True to its name, NeoGeo Heroes lets you play as one of many characters from SNK arcade classics. They range from the well-known (Mai Shiranui and Terry Bogard from King of Fighters, Marco from Metal Slug) to the far more obscure (Akari from The Last Blade, Syd-III from ancient arcade shooter ASO). Each character has a unique standard shot pattern and themed “special moves” with different effects on the playfield, along with the typical limited stock of life-saving “smart bombs” to use in a pinch. You’ll take your character through a player-chosen path along several action-packed shooting and dodging-filled stages, racking up high scores and fighting a classic SNK character as a boss at the end of each. There’s a lot of potential for superplay fiends to rack up some killer high scores, which is a very enjoyable element of the game.
The main issue with NeoGeo Heroes, however, is that the stages themselves are generally dull, filled with utterly nondescript backgrounds and constantly recycled, generic enemy designs. If you were hoping for fun level designs themed around specific SNK titles and characters, you are going to be sorely disappointed - the bosses (and the ridiculous dialogue accompanying them) are the only thing that will get your nostalgia juices flowing. To make things worse, the stage design is inconsistent. Enemy waves and attack patterns fall in the categories of “piss easy” and “suddenly, frustratingly hard,” and often change between the two extremes at a moment’s notice. As a result, you’ll often find yourself struggling to maintain interest in the core stage until you reach the considerably more fun (though still inconsistently difficult) boss fights.

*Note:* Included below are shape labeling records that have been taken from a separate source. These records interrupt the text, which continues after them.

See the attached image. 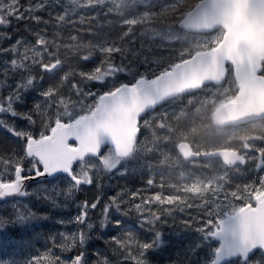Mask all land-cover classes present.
I'll use <instances>...</instances> for the list:
<instances>
[{"label":"snow or ice","instance_id":"obj_1","mask_svg":"<svg viewBox=\"0 0 264 264\" xmlns=\"http://www.w3.org/2000/svg\"><path fill=\"white\" fill-rule=\"evenodd\" d=\"M77 3L78 0H70L63 13L53 14L48 10L54 9L59 0H37L36 3L29 0L27 6L20 0H0V26H9L13 18L44 25L39 31L30 29L34 42L21 37L10 47H0V54L12 56L10 60L0 62V76L4 78L0 80V91L7 89L6 96L0 94V116L10 117L13 121L9 123L0 119V128L11 133L20 143L19 150H14L11 156H0V200L35 196L46 206L33 210L31 202L16 201L7 217L0 216V264H88L84 246L94 227L90 210L101 204L100 197L91 203L85 200L76 204L77 214L67 221L55 220L54 223L60 225L74 223L77 231L50 234L46 239L52 240V245L42 251L22 254L29 244L23 234L35 223L52 218L47 209L66 210L81 186L93 185L101 170L106 173L118 171V166L126 161L128 150L121 146L119 132L121 106L129 93L145 90L148 80L141 74L134 82L117 83V74L123 73L126 67L123 62L115 63L117 54L121 61L124 59L119 49L95 46L80 60L88 62L98 52L101 55L99 64L90 70L64 72L58 83L52 82L45 87L46 75L52 79L57 72L63 71L65 59L60 58V48L65 49L66 55L71 51L70 45L57 41L62 40L60 29L66 25L70 12L75 11L69 5ZM39 11H48L49 19L35 14ZM76 23H85V17L81 15L78 21H71L73 25ZM49 27L55 29L52 39L46 35ZM10 39L7 34H0V40ZM68 39L75 40L76 37L69 36ZM36 67L39 72L33 75ZM11 79L15 80L14 84L7 83ZM108 80L111 83L106 91L92 90L93 82L103 84ZM65 82L67 85L62 90ZM33 93L37 94L33 97V107L24 110ZM37 114L38 120L33 118ZM126 118L135 120V113L126 114ZM17 119L26 121L28 127L19 129L15 123ZM251 163L249 172L254 178L237 184L234 190L221 187L210 200L197 204L196 209L204 213L200 219H197V213V216L189 214L188 219L179 221L185 229H192L193 223L197 224L194 229L198 233L197 242L189 246L192 257H201L196 264H264V259L259 262L250 260L255 251L264 253V151L253 157ZM61 178L69 180L66 188L53 184ZM32 181L38 186L30 191L28 182ZM146 183L149 187L154 186L151 178ZM126 196L129 198L125 199ZM188 209H193L191 203H176L159 192L148 196L141 190L121 192L109 197L102 205L104 219L99 222V227L107 228L111 211L124 217L135 213L139 226H147V230L154 234L151 242H141L133 233H127L123 242L118 236L112 237L111 242L124 248L127 251L125 259L133 264H149L147 253L165 244L158 225L168 223L165 217H172L175 221V212L186 213ZM41 211L46 214L41 215ZM114 224L118 227L121 220L116 219ZM56 236L65 242L71 241V244L57 243ZM129 243L135 245V254L128 249ZM55 247L62 251L76 247L78 254L65 259L56 254ZM208 250L211 251L210 257ZM103 264L109 262L105 259Z\"/></svg>","mask_w":264,"mask_h":264},{"label":"rangeland","instance_id":"obj_2","mask_svg":"<svg viewBox=\"0 0 264 264\" xmlns=\"http://www.w3.org/2000/svg\"><path fill=\"white\" fill-rule=\"evenodd\" d=\"M36 2L37 0H31V3ZM169 2L170 0H78L76 5H69V8H74L75 11L70 12L66 25L60 29L62 40H58L57 43L68 44L71 50L66 55L65 49L61 47L60 58H68L67 61L70 60L69 62H72V59H75L77 55L80 58L82 53L86 55L90 49L100 45L102 41L98 36L106 34L107 30H114L123 13H136L141 10H153L157 7L162 8L167 6ZM20 3L22 4L23 0H20ZM28 3L29 0L27 2L25 1L22 5L27 6ZM69 3L70 0H59V4L54 9H49L48 11H52L53 14L63 13L64 6ZM48 11H39L35 14L44 17V19H49ZM81 15L85 17V23L71 24L72 20L78 21ZM42 28H44L43 24L36 25L30 20L17 21L13 18L9 26H0V34H7L11 37L10 40H0V47H10L21 37L26 38L30 43L34 42L35 37L30 29L39 31ZM123 30V27L117 28L116 35ZM54 31L55 29L52 27L47 29L46 35L49 39H52ZM69 36H75L76 39H68ZM223 36L224 32L222 30L208 35H199L187 32L183 33L177 30L173 25L163 27L157 30L155 34L145 37L141 45L137 46L136 49L129 48V52L127 53L128 56L126 57V55H124L123 61H121V58L115 57L116 64H121V62H123V65L126 66L123 73L117 74V83L125 78V72L128 71L129 67L130 69H134L139 66L141 67L142 64H146V68H153L155 71L160 67L159 64H163V61L168 60V56H170L169 58H175L177 53L187 54L188 49L192 51H204L209 46H217L221 42ZM101 45L108 47L109 42L103 41ZM97 53L98 52L94 55ZM0 55V62L12 58L11 54ZM94 55L90 60H94ZM155 59L162 61H155ZM38 72L39 68L36 67L32 74L36 75ZM3 79V76H1L0 80ZM230 80H226L223 84L217 86H207L199 92L190 93V95L186 94L179 96L164 104L156 111L149 113L145 119L142 120L143 132L139 141L140 146L131 160L123 162L122 165L118 166V171L114 170L112 173H106L101 170L99 175L96 176L94 184L86 185V187H83L77 192L74 200L69 202V207L66 210L53 211L50 208L47 209V214H50L52 218L35 223L23 234L24 239L29 241V244L24 248L22 254H35L37 250L42 251L51 246L52 240L46 239L50 234H56L58 232H64L66 234L75 233L77 227L74 223L60 225L54 223V221L57 219H64L67 221L70 217L77 214L78 209L75 206L76 204L85 200L91 203L94 202L97 197H100L101 204L98 205L97 209L90 210L91 222L94 224V227L89 233L91 238L84 246L88 264H97L98 261L100 264H103L105 259L109 262L113 251L123 253L121 264H133L131 260L125 259L127 251L120 245L111 242V238L118 236L123 242L127 233H133L139 241L151 242L154 234L147 230V226L144 228L139 226L135 213L128 217H124L114 211L110 212L107 228L101 229L99 227V222L104 219L101 215V207L108 201L109 197L119 193L117 188L112 190L111 187L115 185L124 186V184L129 183L132 188H137L139 190L138 186H146V181L149 178H151L154 183L153 187L146 186L149 191L166 192L171 195L178 194V188L176 186H173L172 189L168 187L171 182V174H177L181 171L180 169H182L180 167L181 164H179L180 160L174 158L170 152V148L172 144L176 143L184 136L190 138V143L197 148H199L197 142L215 143L222 149L227 148L241 152L249 160L248 167H237L233 169L225 166L220 160H199L189 164V167L193 170L204 172L205 184L203 186H195V190H192L196 198V194H200L202 189L215 194L218 189L221 187L224 188L225 180L242 184L246 180L254 178L253 173H250L249 170L252 167V158L258 155L256 152L264 151V120L244 126L223 129L216 127L212 122L211 124L201 123L203 125L201 130L196 128V121L199 116L204 117L205 114L211 113L213 108L218 107L221 103L229 101L234 96L233 93L238 91V87L232 86ZM7 83L14 84L15 80H8ZM110 83L111 80L105 81L103 84L95 82L91 87L93 91L99 89L103 92L107 90ZM48 85H45V87ZM0 94L6 96L7 89L0 91ZM32 95L37 94L33 93ZM26 108L24 110H26ZM0 119H6L9 123L13 122L12 119L7 116H0ZM15 123L19 129H26L28 127L27 122L23 120L17 119ZM4 140L7 141L8 144L4 142ZM12 141L14 143H12ZM7 145L9 146L7 147ZM19 147L20 143L18 139L5 129L0 128V156H11L14 150H19ZM174 169L176 170L172 172ZM77 170L79 169L77 168ZM120 172L124 174L121 175L119 174ZM53 184L59 188H66L69 184V180L61 178L57 181H53ZM37 186V183L31 184L29 190L31 191ZM211 198L212 197H209L207 200ZM187 200L189 201L190 198L188 197ZM192 200L195 206L206 202V200L202 203H199L196 199ZM19 201L20 203L31 202L34 206L33 210L46 207L42 205L35 196ZM14 202H16V200L0 203V216L7 217L12 211L11 205ZM40 214L44 215L46 213L41 211ZM189 214H192V209H188L186 213H180L179 211L174 213L178 221L188 219ZM201 215H204L202 210ZM113 217L119 220H125L124 225L119 228V230H115L110 225V220H112ZM165 219L168 221L167 224L163 226L158 225L163 233L165 244L161 248L147 253L149 264H153L157 259L163 258V261L164 259L169 260L172 255L178 254H180L178 257H184V259L188 261V264H196V261L201 257H192L190 247L183 246V240L189 243V241H187L188 239H186V235L194 234L190 240L197 242L198 233L194 228L185 229L183 225L175 227L174 231L170 232L167 230V227L170 228V222L173 221L172 217H165ZM173 222L177 224V221ZM17 239H19V237ZM56 241L57 243L71 244V241L65 242L59 236H56ZM110 247H112L113 250H110ZM134 248L135 245L129 243L128 249L133 250V254H135ZM53 250L56 254L61 255L65 259L73 258L78 254V249L76 247H69L68 251H62L59 247H55ZM182 251L185 254H182ZM207 254L210 257L211 251L208 250ZM261 259H264V256L259 253L250 260L259 262Z\"/></svg>","mask_w":264,"mask_h":264},{"label":"water","instance_id":"obj_3","mask_svg":"<svg viewBox=\"0 0 264 264\" xmlns=\"http://www.w3.org/2000/svg\"><path fill=\"white\" fill-rule=\"evenodd\" d=\"M179 27L195 34H210L223 29L225 35L216 48L199 52L171 71L148 80L145 90L129 93L127 101L121 106L119 123L121 146L128 150L126 158L134 151L141 131L140 119L146 113L179 95L199 90L205 85L220 84L227 77L228 65L234 68L240 91L235 100L216 109L213 115L215 123L220 127H229L264 119V0H202ZM132 112L135 113V120L126 118V114ZM178 151L186 162L220 159L230 168L248 164L246 157L233 149L200 154L190 143L181 142ZM26 198H6L0 203Z\"/></svg>","mask_w":264,"mask_h":264},{"label":"trees","instance_id":"obj_4","mask_svg":"<svg viewBox=\"0 0 264 264\" xmlns=\"http://www.w3.org/2000/svg\"><path fill=\"white\" fill-rule=\"evenodd\" d=\"M25 1L27 2L28 0H23L22 4H24ZM190 1L189 0H170L168 5L164 6L162 8L157 7L153 10H141L140 12H136V13H134V12L123 13L122 16L118 20V24L115 26L116 28H114V30L112 29L113 31L107 30L106 34H103V35L101 34L98 37L101 39L102 42L103 41L109 42L108 47L112 46L113 49H119L120 52H122L127 57L128 56L127 53L129 52V48H133V49L135 48L136 49L137 46L141 45V43L145 37L155 34L157 32V30H159L163 27L173 25L174 27L177 28V30L185 33L186 31L179 28V24L182 21V19L201 0H192L191 2ZM119 27H123L124 30L121 33L119 32L116 35V29ZM102 42L100 43V45L102 44ZM214 47L215 46H209L205 50H210ZM199 51L200 50L192 51L191 49H188L187 54L177 53L175 58H169L170 56H168L167 58L169 61L168 60L163 61L164 63L162 62L163 64H159L160 67L155 71L153 70V68H146V64H142L141 67L139 66V67H136L134 69H130V67H129L128 71L125 72V78H123V80L118 81V82H127V83L134 82L135 79L140 78L141 74L144 77H146L147 80H152L161 74H165V73L171 71L178 63L188 59L189 57L193 56L194 54H196ZM83 55L84 54L82 53L80 55V57H82ZM189 55H191V56H189ZM115 57L121 58L120 55H118V54ZM93 58H94V60H89L88 62H83L82 60H80L79 56H76L75 59H72V62H69L70 60L67 61L68 58H64L65 59V65H64L63 71L57 72L55 77H53L52 79H49V77L46 75L45 81H44L45 85H48L52 82L58 83L59 80L63 77L64 72L70 71L72 69H75L76 71H79L80 69L90 70L91 68H93L97 64H99V62L101 60V55L99 53H97L96 55H94ZM166 59H164V60H166ZM155 61H162V60L155 59ZM117 64H120V63H117ZM230 79H228V80H230L232 82V86L233 85L236 86V82L233 79L232 74H231ZM93 83H95V82H93ZM66 85H67V82H65V85L62 86V90L64 89V87H66ZM237 94H238V91L233 93L234 96L232 98L233 99L236 98ZM184 95H186V94H184ZM35 96L36 95H32L29 97L27 108L33 107V105H34L33 97H35ZM232 98L230 100H232ZM221 104H223V103H221ZM27 108H26V110H27ZM216 108H213L212 112L209 114L208 113L205 114L204 117L199 116L197 118L196 128H198V130H201V128L203 127V125L201 123L211 124V122H212V124H214L213 113L216 110ZM38 116H39V114H37V116H34L33 118L38 120ZM146 116L147 115H145L142 118V120H144ZM142 132H143V128H141V135L139 136V138L137 140V143H136V146H135V149H134L132 156L130 158H128L126 161L131 160V158L136 154L137 149L140 146L139 141H140V138L142 136ZM180 141H186V142L190 143L191 139L184 136L183 138H180V140H178L176 143L172 144L171 145L172 147L170 148V152L172 153L174 158H178L180 160L179 164H181L180 167L182 169H180L181 171H179V173H177V174H171V177H170L171 182L168 185V187L170 189H172L173 186H176L178 188V194L171 195V194H167L166 192H163V193L159 192V193H161L163 196H167V197L172 198L173 201L176 203H179L180 201H183L185 204L191 203L193 205L191 215L197 216V213H199V215L197 216V219H200V217H203L201 215V210H197L196 207H194L195 203L192 199H196V200H198L199 203H202L205 200L208 201L207 199L209 197H213L214 193L202 189L200 194H196L197 198L195 197V193L192 190H195V188L197 186H203L205 184V177L203 175L204 172H201L200 170H193L191 167H189V164H191V163H188V162L186 163L183 160V158L181 157V155L179 154V152L177 150V144ZM197 143L199 144V148L195 147L191 143L190 144L192 145L194 150L198 153H202V151L207 152V151L222 149L218 146V144H215V143H207V142H197ZM175 170L176 169H174L172 172H174ZM196 171H199V172H196ZM237 184H239V183L234 182V181L225 180L224 188H226L228 190H234V188ZM146 186H144V187L138 186L139 190L142 191L143 195L148 196V195H154L156 193L153 191H149L148 187H146ZM114 188H117L119 193H121V192L130 193L131 191L138 190L137 188H135V189L132 188L129 183L124 184V186H116L115 185V186L111 187L112 190H114ZM188 197L190 198L189 201L187 200ZM128 198L129 197H127V196L125 197V199H128ZM137 202H139V201H137ZM122 207H124V205H122ZM116 219H117L116 217H113L112 220H110V225L115 230H119V228H121L124 225L125 220L122 219L121 224L117 227L114 224V221ZM175 221H177V224L174 223L173 221H171L170 222V224H171L170 228L167 227V230H169L170 232L174 231L175 227L181 226V224L179 223L178 220L175 219ZM196 227H197V224L193 223L192 228L195 229ZM182 232H183V230H182ZM193 235L194 234L186 235V239H188L187 241H189V243H186L185 240H183V246H190V245H194L196 243L195 241L190 240V238L193 237ZM109 249L113 250L112 247H110ZM259 253H261V252H259ZM259 253H257V254H259ZM182 254H185V253L182 251ZM257 254L253 255L251 258L256 256ZM261 254L264 256L263 253H261ZM178 255H180V254H178ZM178 255H172L169 260L164 259V261L162 260L163 258L157 259L156 261L153 262V264H183V261H185L184 257H181V256L178 257ZM122 257H123V253H118V252L113 251L111 254V260L109 261V264H121L122 263Z\"/></svg>","mask_w":264,"mask_h":264},{"label":"bare ground","instance_id":"obj_5","mask_svg":"<svg viewBox=\"0 0 264 264\" xmlns=\"http://www.w3.org/2000/svg\"><path fill=\"white\" fill-rule=\"evenodd\" d=\"M27 22V21H26ZM25 23V22H24ZM31 24V23H30ZM19 27V26H18ZM31 28V27H30ZM28 30V29H27ZM79 43H81V42H79ZM82 45V44H81ZM90 45V44H89ZM87 49V48H86ZM77 54H78V52H77ZM78 56V55H77ZM0 57H1V55H0ZM71 58H72V56H71ZM3 61V60H2ZM1 77V76H0ZM9 141V140H8ZM4 142H6L7 143V141H5L4 140ZM10 142V141H9ZM12 143H14L13 141H12ZM4 144V143H3ZM8 144V143H7ZM2 145V144H1ZM6 145V144H5ZM16 145V144H15ZM9 145H7V147H8ZM3 147V146H2ZM6 147V146H5ZM17 147V146H16ZM13 149V148H12Z\"/></svg>","mask_w":264,"mask_h":264},{"label":"flooded vegetation","instance_id":"obj_6","mask_svg":"<svg viewBox=\"0 0 264 264\" xmlns=\"http://www.w3.org/2000/svg\"><path fill=\"white\" fill-rule=\"evenodd\" d=\"M263 71H264V69H263ZM229 74H230V69H229ZM262 74H264V73H262Z\"/></svg>","mask_w":264,"mask_h":264}]
</instances>
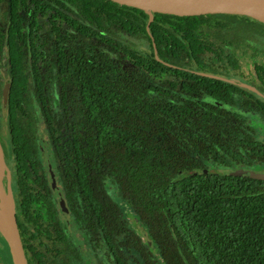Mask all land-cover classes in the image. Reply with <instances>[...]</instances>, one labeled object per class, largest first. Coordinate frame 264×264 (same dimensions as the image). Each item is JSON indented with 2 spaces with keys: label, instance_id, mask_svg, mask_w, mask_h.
<instances>
[{
  "label": "trees",
  "instance_id": "trees-1",
  "mask_svg": "<svg viewBox=\"0 0 264 264\" xmlns=\"http://www.w3.org/2000/svg\"><path fill=\"white\" fill-rule=\"evenodd\" d=\"M53 4L37 61L10 56L8 67L5 158L27 264H76L74 231L102 253L100 264H264V180L213 173L264 172V136L252 117L221 106L235 91L242 111L264 120V23L153 14L147 30V13L109 0ZM109 26L148 48L114 40ZM207 75L246 77L260 95ZM43 156L68 229L54 223Z\"/></svg>",
  "mask_w": 264,
  "mask_h": 264
},
{
  "label": "flooded vegetation",
  "instance_id": "flooded-vegetation-1",
  "mask_svg": "<svg viewBox=\"0 0 264 264\" xmlns=\"http://www.w3.org/2000/svg\"><path fill=\"white\" fill-rule=\"evenodd\" d=\"M53 6V0H0V83L2 84V87L0 88V147L8 171L4 172L2 178L4 191L7 190L8 173L10 175L11 189L13 181L11 177L12 173L10 171V161L5 158L6 154L8 155V148L3 136L6 125L5 112L7 107L3 106L2 100L4 92L7 91L8 74L5 78L1 72V68L10 66V56H12L18 64L28 67H31L33 62L37 61L35 52L37 49H42L39 43L40 40H42V34H46L48 40L49 31L52 28ZM70 9L75 12L73 8H69L66 12L68 13ZM5 59L6 64L4 63ZM219 77L223 79L221 81L225 80L224 82L228 84L238 85L244 88L245 86L256 88V82H253L246 77ZM254 93L258 96L260 95L258 92ZM232 94L240 96L235 91L231 93V97L233 96ZM2 121H4V124H2ZM45 174L47 176L48 189L51 191V195L57 203L54 223L64 225V223H67L64 222L66 220L65 218L69 215L68 207L65 202L67 212L61 211L58 205V199L49 185V176L46 171ZM55 180L61 191L56 175ZM61 196L64 200L62 191ZM35 261L36 264H39L37 258H35Z\"/></svg>",
  "mask_w": 264,
  "mask_h": 264
},
{
  "label": "water",
  "instance_id": "water-1",
  "mask_svg": "<svg viewBox=\"0 0 264 264\" xmlns=\"http://www.w3.org/2000/svg\"><path fill=\"white\" fill-rule=\"evenodd\" d=\"M115 4H118L120 6L129 7L133 9H138L140 11H143L148 14L149 20L146 26V29L148 30V25L153 19V14H164V15H173L177 17H192V16H201L206 14H228V15H240V16H246L249 18H252L254 20H257L259 22L264 23V7H252V8H231V7H225V8H219L215 10H206L199 13H177L175 9L177 7L187 6L194 3H201L204 0H109ZM235 2H242L241 0H233ZM152 42L153 39L151 38ZM153 45V44H152ZM154 47V45H153ZM158 60V59H157ZM210 78L217 79V80H223L222 78H219L217 76L213 75H207ZM225 81V80H224ZM248 89L255 92V90L249 86H245ZM8 91H5L3 94V106L7 107L8 103ZM43 162L45 164L46 172L49 176V185L51 187V190L53 191L54 195L58 199V205L62 212H67L65 201L63 200L61 196V191L59 187L57 186L56 180H55V174L51 165V162L48 157L43 156ZM7 171V167L5 165L4 159H3V153L1 151L0 147V210L3 212L4 208V198L5 196L9 198L10 205H11V215H10V221H11V233L12 235L9 237L4 232V225L0 223V233L3 236L7 249H8V255H9V261L11 264H27L23 247L20 241L19 232L17 229L15 216H14V203L12 198V193L10 191V187L8 186L7 190L4 191L3 185H2V178L4 176V172ZM8 172V171H7ZM213 173L215 174H222V175H229L233 177H243V178H252V179H258V180H264V172L263 173H255L248 170L238 169V170H214ZM9 178V177H8ZM137 230H140V227H136ZM11 240L14 243V253L16 256L12 254L9 247L11 244ZM17 261V262H15Z\"/></svg>",
  "mask_w": 264,
  "mask_h": 264
},
{
  "label": "rangeland",
  "instance_id": "rangeland-1",
  "mask_svg": "<svg viewBox=\"0 0 264 264\" xmlns=\"http://www.w3.org/2000/svg\"><path fill=\"white\" fill-rule=\"evenodd\" d=\"M69 15H71L72 17H77L76 13L74 11H70L68 12ZM107 35L111 38H113L114 40L126 43V44H130L133 45L134 47H136L137 49H147L149 44L146 41V39L144 38H133L130 37L129 35L120 32L116 29H114L113 27L109 26L108 27V32ZM262 43L264 44V40L262 41ZM4 63L6 64V59L4 61ZM1 72L3 74V76L6 78L7 74H8V67H4L1 68ZM50 94H51V103L54 109H56V97H57V90L56 87L54 85V81L51 84V88H50ZM233 96L232 98V105H227V104H222L221 106H224L225 109H228L232 112H236L239 113L243 116H248V117H252V122L255 123V127L258 131V133L261 136H264V120L259 118V116L254 115V116H250V114H246L242 111L241 107H240V96H238L237 94H232ZM2 124H4V121H2ZM4 138L7 144V148H8V131L5 125L4 128ZM39 143V147H40V151L41 153H45L47 151V146H46V139L44 138V136L41 135V137L38 140ZM9 177V178H8ZM7 188L8 186L10 187V191H12L11 189V182H10V175L9 173L7 174ZM107 192L109 193V195L111 196V198L114 199V201L118 204L121 203L120 199L118 198V191L116 189V187L112 184H108L107 185ZM125 213H128L127 210H125ZM4 218H0V220H3ZM66 220L64 222L66 223L67 229L69 228V224L71 219L67 216L65 218ZM71 228V227H70ZM133 229H135V225L132 226ZM72 234V240L74 242V244L78 247V249H82L81 252V259L76 263V264H100V262L102 263L104 260V256L102 255V253L97 250L95 252V254L92 253L91 249L84 244V250H83V246L81 245L80 239L79 237H77V235H75V231L71 233ZM11 264L9 261V255H8V249L5 243V240L3 238V236L0 233V264Z\"/></svg>",
  "mask_w": 264,
  "mask_h": 264
},
{
  "label": "bare ground",
  "instance_id": "bare-ground-1",
  "mask_svg": "<svg viewBox=\"0 0 264 264\" xmlns=\"http://www.w3.org/2000/svg\"><path fill=\"white\" fill-rule=\"evenodd\" d=\"M242 2H235L233 0H204L201 3H194L187 6L177 7L175 11L177 13H199L206 10H215L219 8L231 7V8H252V7H264V0H241ZM4 210L1 212L0 210V218H4L0 220V223L4 225V232L7 236H11V205L8 197L4 198ZM10 251L16 256L14 253V243L11 240V244L9 247ZM17 262V261H15Z\"/></svg>",
  "mask_w": 264,
  "mask_h": 264
}]
</instances>
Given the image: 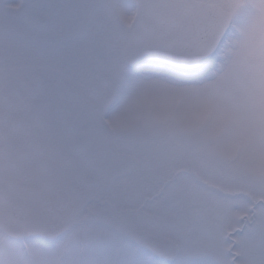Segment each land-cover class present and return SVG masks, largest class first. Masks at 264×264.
Wrapping results in <instances>:
<instances>
[{"label":"snow or ice","instance_id":"1","mask_svg":"<svg viewBox=\"0 0 264 264\" xmlns=\"http://www.w3.org/2000/svg\"><path fill=\"white\" fill-rule=\"evenodd\" d=\"M0 264H264V0H0Z\"/></svg>","mask_w":264,"mask_h":264}]
</instances>
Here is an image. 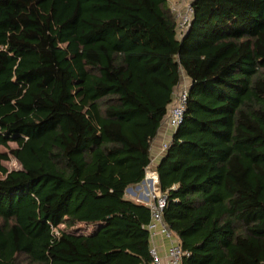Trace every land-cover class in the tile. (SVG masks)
Here are the masks:
<instances>
[{"label": "trees", "instance_id": "obj_1", "mask_svg": "<svg viewBox=\"0 0 264 264\" xmlns=\"http://www.w3.org/2000/svg\"><path fill=\"white\" fill-rule=\"evenodd\" d=\"M168 2L0 0V264L151 262L126 191L182 72L165 223L183 264H264V0H195L181 39Z\"/></svg>", "mask_w": 264, "mask_h": 264}, {"label": "built area", "instance_id": "obj_2", "mask_svg": "<svg viewBox=\"0 0 264 264\" xmlns=\"http://www.w3.org/2000/svg\"><path fill=\"white\" fill-rule=\"evenodd\" d=\"M177 1L184 4V15L180 13L181 20L176 17L175 13H173L177 22L176 33L181 39L191 25L194 15L193 3L195 0ZM181 85H183V82ZM189 90L190 87L188 86L186 89H179L177 93L176 91L174 92L173 103L170 105L161 127V129L166 128L168 131L170 130L172 134L169 139L162 143L160 148L156 150L155 154L151 146V161L145 172L143 182L126 191L127 196H130L131 194L129 193L132 191L136 197L137 202L135 203L146 206L150 212L151 220L146 228L150 234L151 241V262L149 264H183L184 260L189 256V252L182 248L181 243L176 240V236L165 223L164 211L167 207L168 196L166 192H163L160 189V178L157 172L159 158L161 159L166 154L175 132L185 122ZM158 237H163L171 241L165 258L161 256L159 249L156 246L155 240Z\"/></svg>", "mask_w": 264, "mask_h": 264}, {"label": "rangeland", "instance_id": "obj_3", "mask_svg": "<svg viewBox=\"0 0 264 264\" xmlns=\"http://www.w3.org/2000/svg\"><path fill=\"white\" fill-rule=\"evenodd\" d=\"M168 5H169V8H171V11H170L171 14L174 15L173 13H175L176 17L181 20L180 13L182 15H184V4L182 2L177 1V0L176 1L175 0H171V1L169 0ZM174 11H176V12H174ZM176 25H177V22H176ZM188 30H189V28H188ZM188 30H187V32H188ZM181 82H183V85H180L175 90L176 93L179 91V89H186V88H188V86L190 87V80L186 77V75L183 72H182ZM10 148L11 149H16L17 145L15 143H11L10 144ZM4 153H8V150L0 146V154H4ZM2 165L5 168H7L9 170V172L21 170V165L12 157H10L9 161L2 162ZM0 179H7V176H3V175L0 174ZM127 198L129 200H131L130 197H127ZM85 231H86V229H84V227H81V228H75L73 230H70L69 232L73 233V234L81 235V234L90 233L93 230L92 229H87V231L86 232ZM22 261H25L24 258H22ZM26 263L27 262H24V264H26Z\"/></svg>", "mask_w": 264, "mask_h": 264}, {"label": "crops", "instance_id": "obj_4", "mask_svg": "<svg viewBox=\"0 0 264 264\" xmlns=\"http://www.w3.org/2000/svg\"><path fill=\"white\" fill-rule=\"evenodd\" d=\"M171 134H172V132H170V130L168 131L166 128H162L159 131L158 137L156 138V140L153 142V145H152V148L154 150V154H155L156 150L160 148L161 144L166 142L169 139ZM159 163H160V158L158 160V165H159ZM129 194H131V195L130 196L126 195V197H130V199L132 201L137 202L135 194L132 191H130ZM176 240L180 243V240L178 237H176ZM155 243L159 249L161 256L165 258L167 251H168V248L171 244V241H169L168 239L163 238V237H158V238H156Z\"/></svg>", "mask_w": 264, "mask_h": 264}]
</instances>
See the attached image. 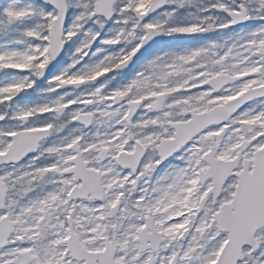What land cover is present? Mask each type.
<instances>
[{
  "label": "snow or ice",
  "instance_id": "snow-or-ice-1",
  "mask_svg": "<svg viewBox=\"0 0 264 264\" xmlns=\"http://www.w3.org/2000/svg\"><path fill=\"white\" fill-rule=\"evenodd\" d=\"M0 264H264V0H0Z\"/></svg>",
  "mask_w": 264,
  "mask_h": 264
}]
</instances>
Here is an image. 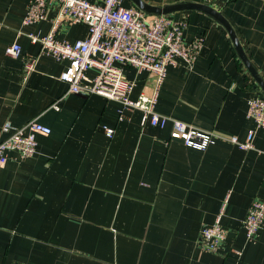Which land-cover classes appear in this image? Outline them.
<instances>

Another big issue is the display. The PSP’s extra-lengthy widescreen was clearly not designed with the intent to handle vertically-oriented shooting games, but that didn’t stop the developers of NGH. What’s boggling is that, despite being a PSP exclusive, the game’s default display is formatted like a vertical scrolling arcade game – meaning that only a small portion in the center of the screen is used for the actual game area, and is surrounded by giant “letterbox” borders at all times. Considering the PSP screen’s already small vertical area, this means a whole lot of squinting and potential headaches when you’re trying to keep track of teeny bullets threatening to fry you. You can remedy this problem by changing a setting to play holding the PSP vertically, which actually works out very well once you get used to it – provided you don’t mind looking like a moron when you play in public. Why not just make a shooting game that fits the default PSP display more adequately to begin with?
NGH does offer a lot in terms of extras, too. There’s a special challenge mode, an art gallery, and even an entire extra game - King of Fighters Sky Stage - included in the $20 package. Sky Stage isn’t as cool a bonus as it seems, though - while the stage design is different from NeoGeo Heroes, the pared-down character roster and gameplay make it feel more like a beta for the main game. It also suffers from the same display and control problems as NGH, so if you’re really interested in Sky Stage, you’re best off buying it on XBLA.
NeoGeo Heroes has good things going for it – a great premise, fantastic boss encounters, and a load of extras for a very reasonable price. Frequently dull levels suck out a lot of the charm, however, and the game’s biggest selling point – SNK nostalgia – is completely underutilized. In the end, NeoGeo Heroes feels like a fun idea executed merely adequately instead of spectacularly.